La loi Chat Control 1.0 a été étendue au moins jusqu’en 2028, permettant l’analyse des e-mails et des messages directs sur des plateformes telles que Discord et Skype.
Les députés européens n’ont pas réussi à bloquer une proposition étendant l’analyse massive des communications privées, une mesure qu’ils avaient déjà rejetée à deux reprises.
Cette fois encore, il y a eu plus de votes contre que pour, mais en raison de l’absence de nombreux députés à la veille des vacances d’été, la motion de rejet n’a pas obtenu la majorité absolue nécessaire. La proposition a été adoptée par défaut.
De même, un amendement exigeant des mandats pour l’analyse a reçu plus de voix pour que contre, mais n’a pas réussi à atteindre la majorité absolue nécessaire pour être adopté.
La loi dite Chat Control 1.0 sera désormais prolongée jusqu’en 2028.
Selon ses partisans, cette mesure peut être considérée comme un élément essentiel dans la lutte contre les abus sexuels sur les enfants, tandis que ses opposants y voient une mesure visant à restreindre la vie privée.
Il s’agit d’une bataille de longue date au sein de l’Union européenne. En novembre dernier, la Commission européenne a mis un terme aux propositions de surveillance à grande échelle et a proposé une approche volontaire. Cela a maintenant changé. En vertu de la nouvelle mesure, les fournisseurs de services pourront analyser les messages privés sans mandat. Cela affecte les messages directs sur les plateformes telles que Discord, Skype, Instagram, Snapchat et Xbox, ainsi que les e-mails envoyés via Gmail de Google et iCloud d’Apple. Les services cryptés comme WhatsApp ne sont pas affectés.
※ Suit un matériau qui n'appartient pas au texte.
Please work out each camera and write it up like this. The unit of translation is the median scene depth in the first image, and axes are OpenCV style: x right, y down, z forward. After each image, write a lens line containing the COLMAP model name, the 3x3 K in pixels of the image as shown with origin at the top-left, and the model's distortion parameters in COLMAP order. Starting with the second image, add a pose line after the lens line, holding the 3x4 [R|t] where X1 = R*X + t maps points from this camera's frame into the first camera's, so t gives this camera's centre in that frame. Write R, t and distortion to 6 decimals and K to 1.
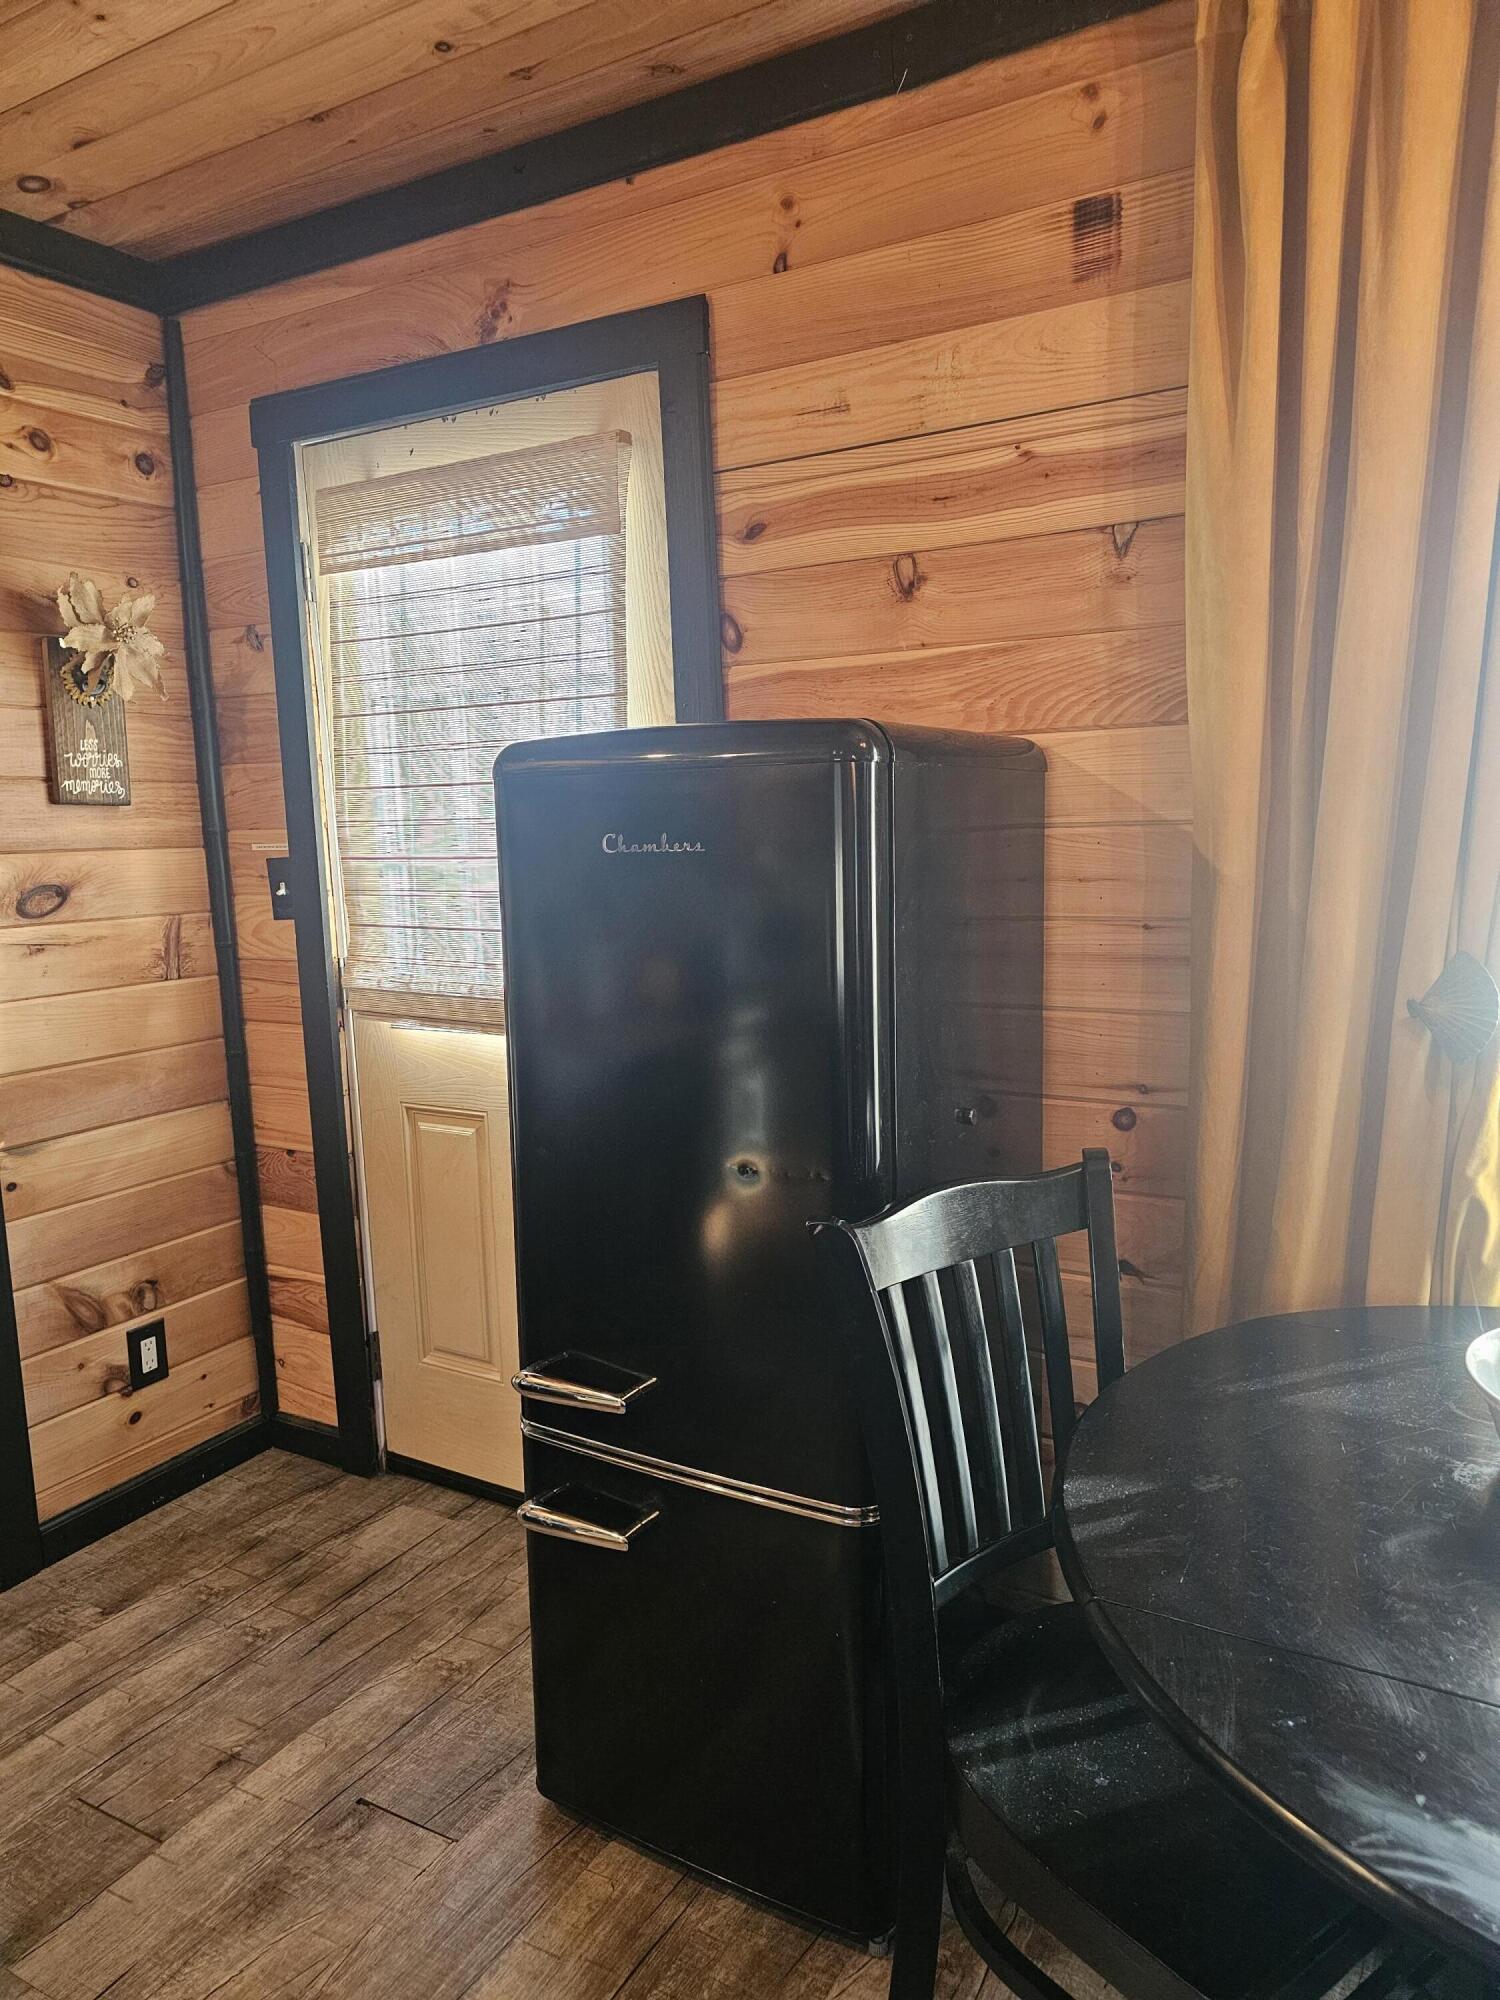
lens RADIAL K [[1336.9, 0, 761.0], [0, 1336.9, 1000.5], [0, 0, 1]] dist [0.036917, -0.029626]
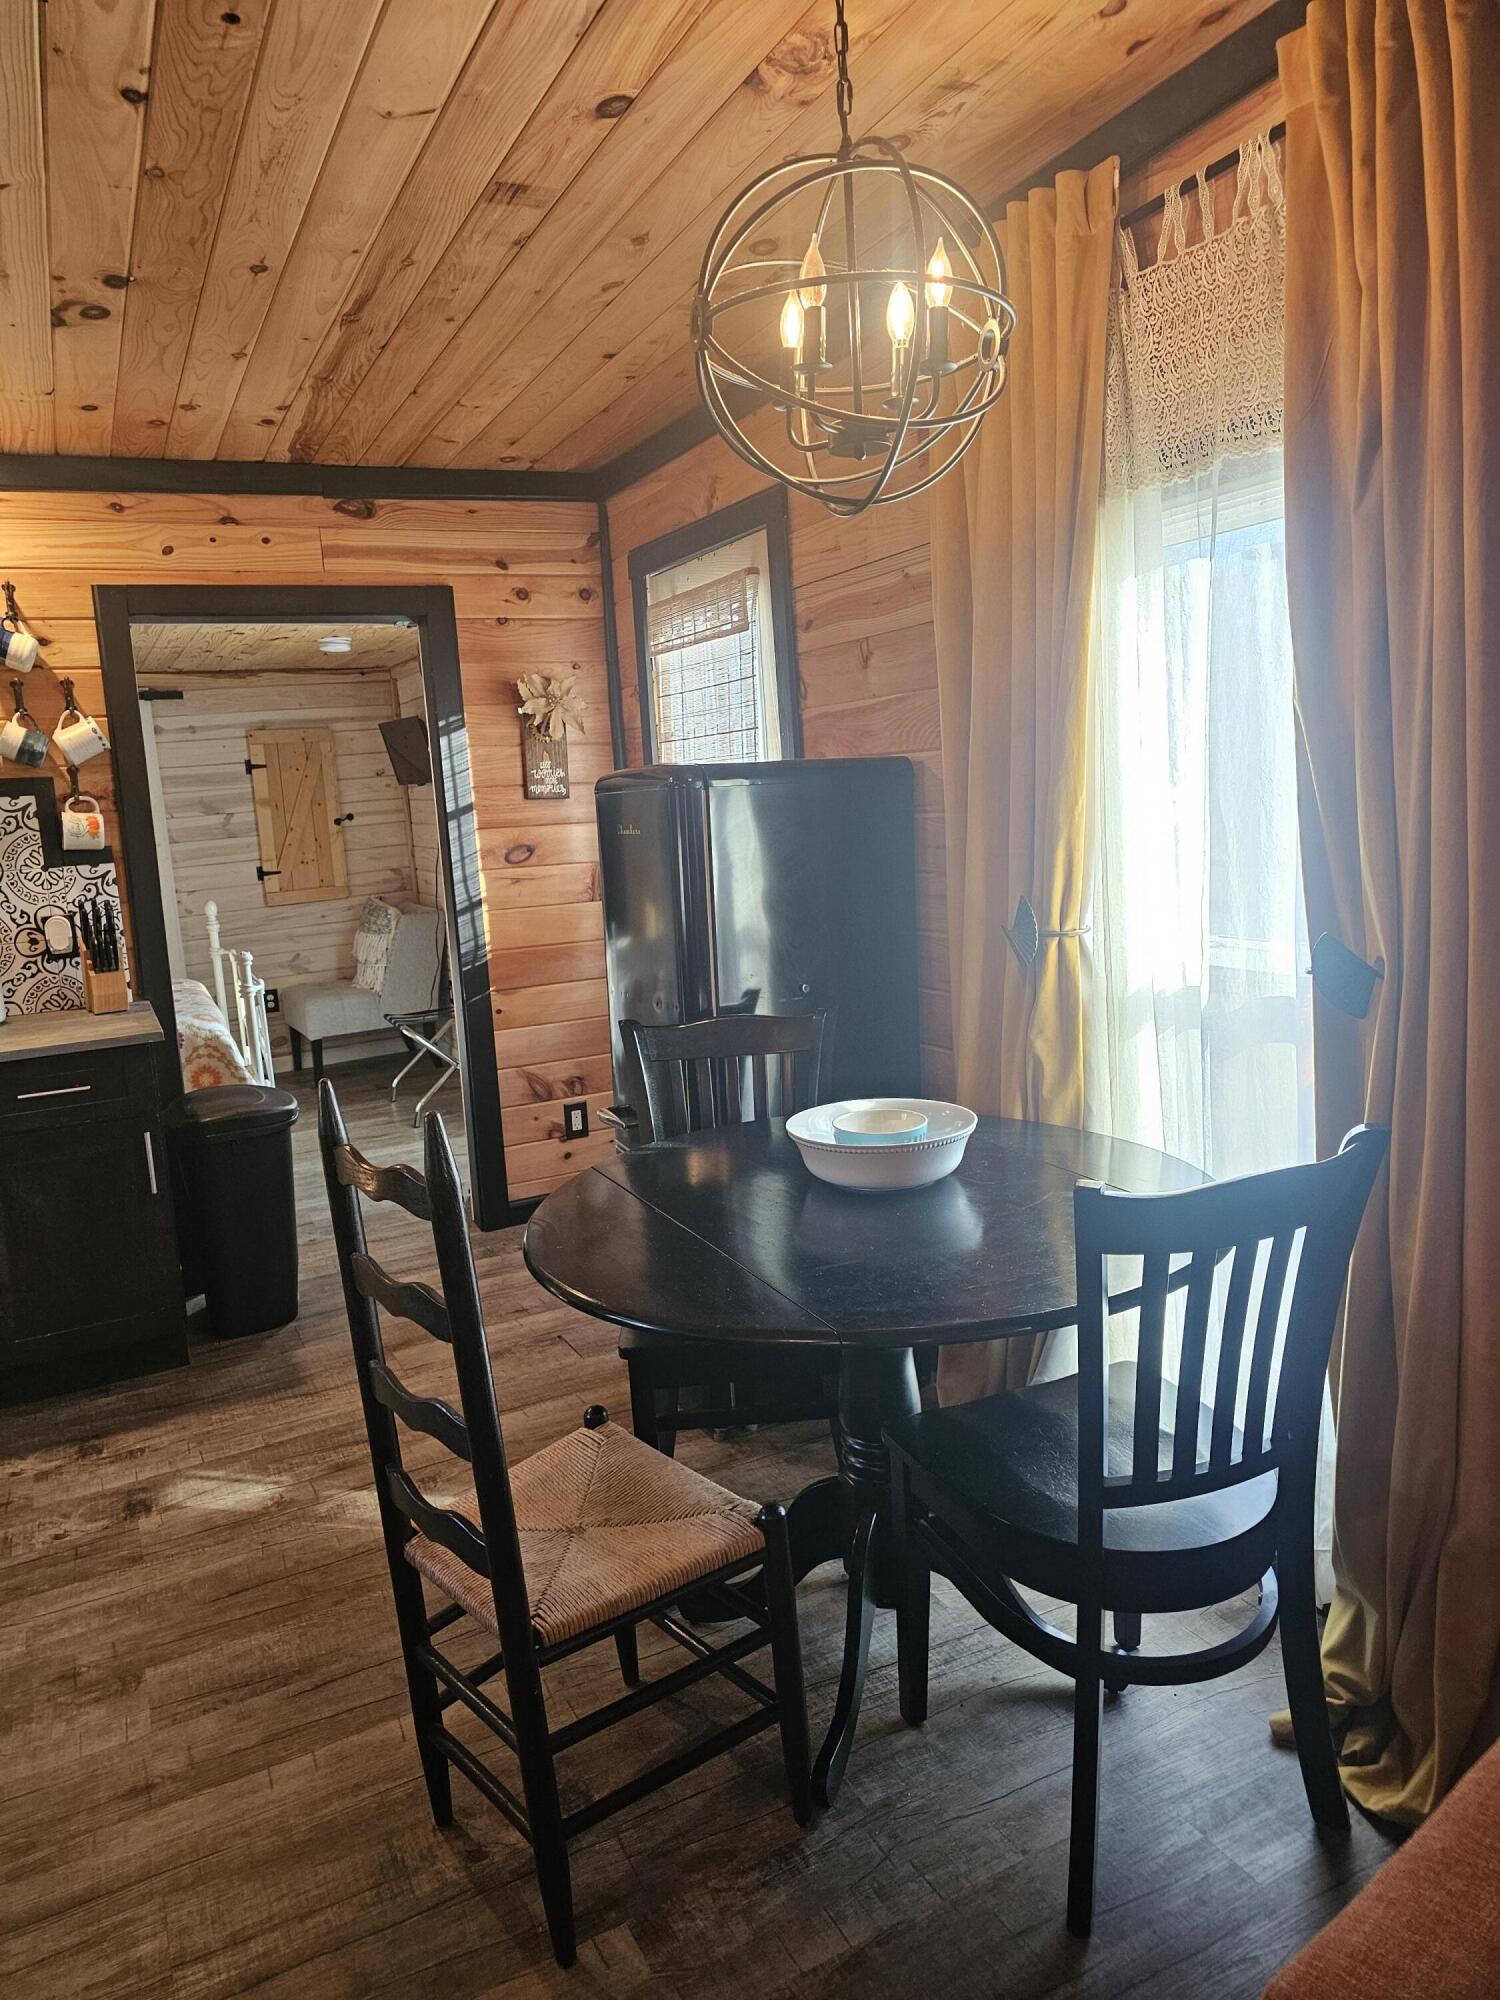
lens RADIAL K [[1336.9, 0, 754.7], [0, 1336.9, 988.6], [0, 0, 1]] dist [0.036917, -0.029626]
pose [[0.835578, 0.059774, -0.546110, 0.720697], [-0.039414, 0.998024, 0.048931, 0.004696], [0.547956, -0.019361, 0.836283, -0.321811]]
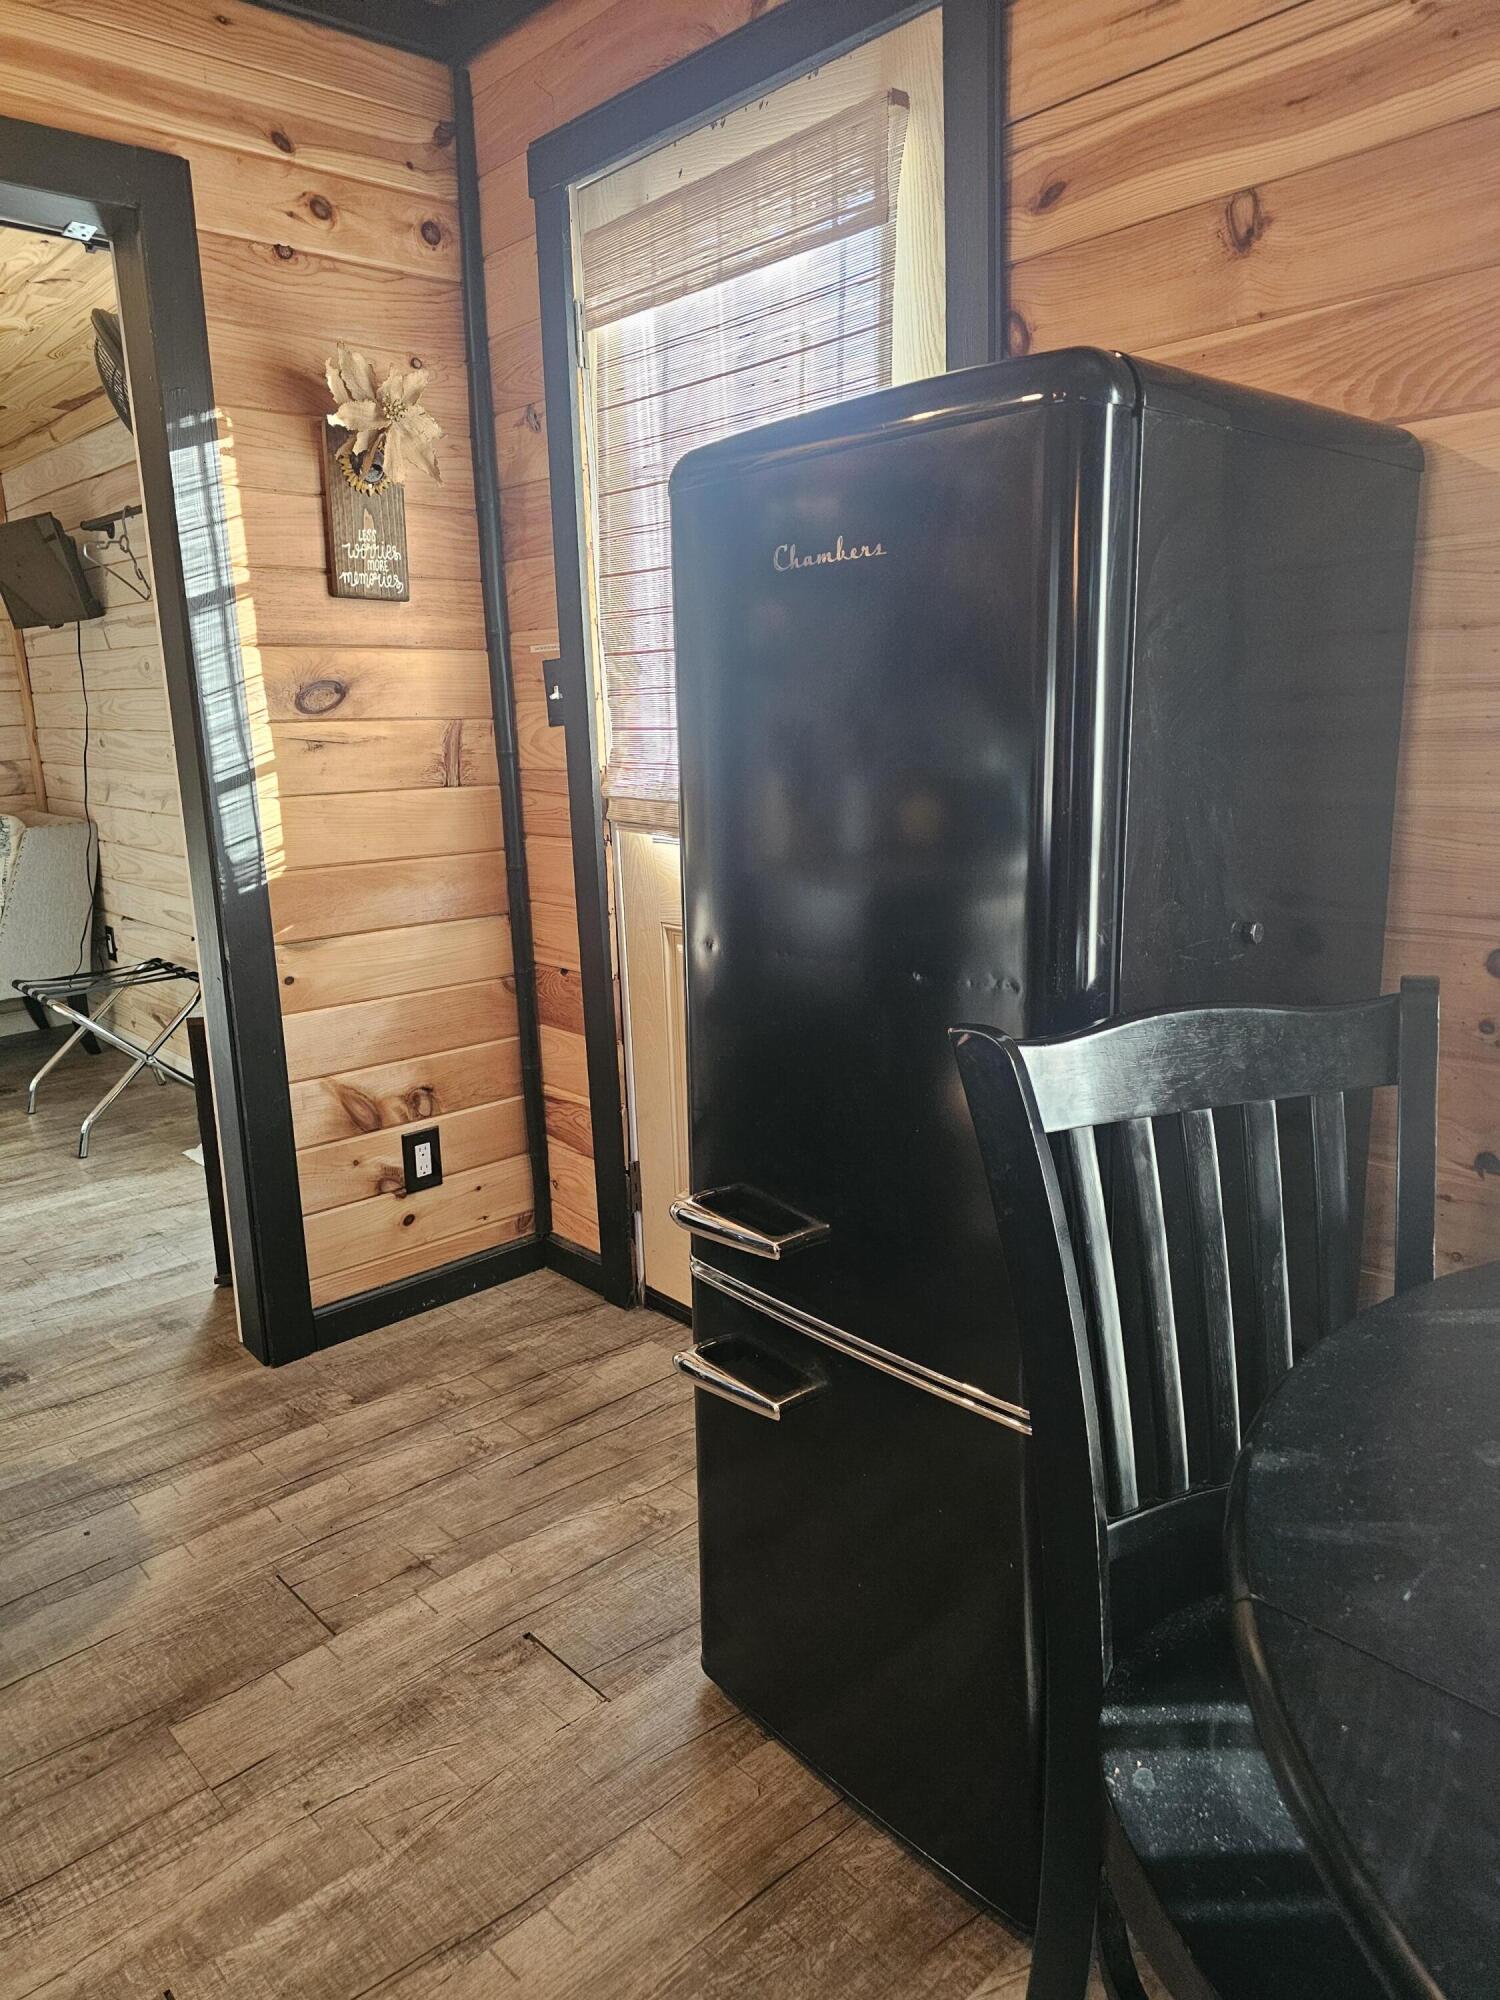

« Le vote d’aujourd’hui sur le règlement intérimaire a été un revers, mais la bataille politique autour du « Chat Control 2.0″ permanent ne fait que commencer. La résistance que nous avons vue aujourd’hui au Parlement était si forte que trouver une majorité pour un scan de masse permanent et sans soupçon dans les négociations futures est une pure chimère », a écrit Patrick Beyer, critique de longue date du projet et lui-même ancien député européen.
En novembre, il avait prévenu que les entreprises pourraient être affectées par cette mesure. « Pour une entreprise, un « faux positif » pourrait signifier que des documents internes confidentiels, du code ou des plans stratégiques sont signalés et envoyés à des autorités externes ou à des forces de police à l’insu de l’entreprise.
Les discussions sur une solution permanente à la question se poursuivent, avec des opinions fermement ancrées des deux côtés. « Le principal différend entre le Parlement européen, les gouvernements des États membres et la Commission européenne reste l’analyse des discussions privées : doit-elle être aveugle ou ciblée sur des suspects criminels ? » écrit Beyer.